Pour le reste, ce disque mérite le succès qu’il a eu, et pas seulement en raison de sa valeur testamentaire. Si Janis Joplin avait survécu à cette énième overdose, le disque aurait quand même été un succès et il l’aurait mérité. On y trouve dix titres dont presque tous sont excellents. Par certains côtés il est même supérieur à Kozmic Blues. Il est beaucoup plus varié, la qualité sonore est supérieure et il comprend des pépites comme « Move over », « Cry Baby », « Half Moon », « Me and Bobby McGee » (offerte par son probable dernier amant, Kris Kristofferson), « Trust me » ou « Get It While You Can ».

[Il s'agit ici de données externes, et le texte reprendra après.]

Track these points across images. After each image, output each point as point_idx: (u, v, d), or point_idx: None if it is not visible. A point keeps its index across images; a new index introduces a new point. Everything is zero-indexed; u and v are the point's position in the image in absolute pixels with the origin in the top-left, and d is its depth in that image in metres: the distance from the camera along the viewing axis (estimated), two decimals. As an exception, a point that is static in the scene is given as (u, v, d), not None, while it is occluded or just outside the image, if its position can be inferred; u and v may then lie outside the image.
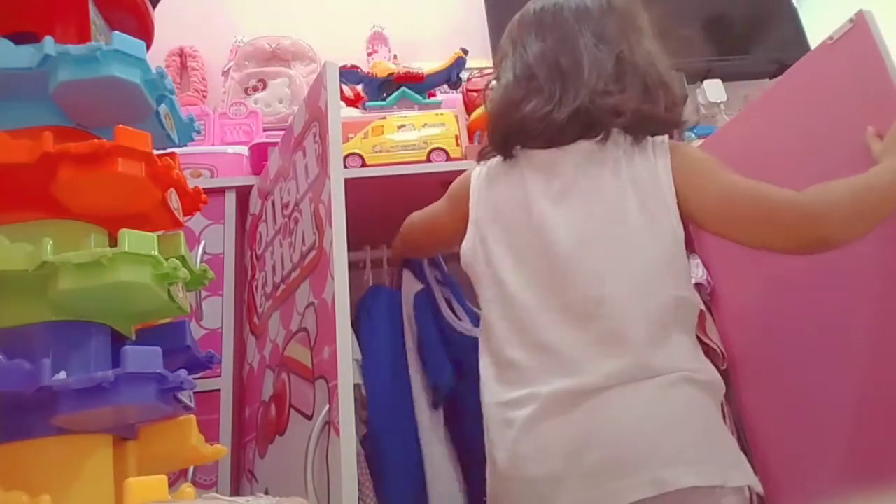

Quelques chansons sont un peu en-dessous, tout en restant parfaitement écoutables : « My Baby » est un peu trop répétitive, « Buried Alive in the Blues » n’est qu’un brouillon incomplet et « Mercedes Benz »… que dire. Je vais encore me faire détester mais je ne vois pas trop l’intérêt d’avoir inclus ce morceau sur le disque. Comme chacun sait, c’est une chanson a capella. Wikipedia nous apprend qu’elle a été improvisée quelques semaines plus tôt dans un bar de Port Chester. C’est le dernier morceau enregistrée par Janis Joplin avant sa mort. Tous mes amis un peu snobs considèrent que c’est le moment le plus grandiose du disque. Quelle extase, mon dieu, d’entendre Janis chanter a capella. Comme si la totalité des autres chansons qu’elle a gravé sur disque ne démontraient pas déjà assez bien ses talents vocaux hors du commun. Bref, pour moi une chansonnette qui aurait pu constituer un interlude amusant pendant un concert, rien de plus.
Pour conclure et revenir au propos initial : « Pearl » n’est pas inférieur à « Kozmic blues », il est différent et plus éclectique. J’ai une légère préférence pour Kozmic car c’est le premier album de Janis Joplin que je me suis acheté, je crois que c’était en 1989 (tiens, c’était pile 20 ans après la parution du disque!) mais les deux albums sont essentiels à toute discothèque.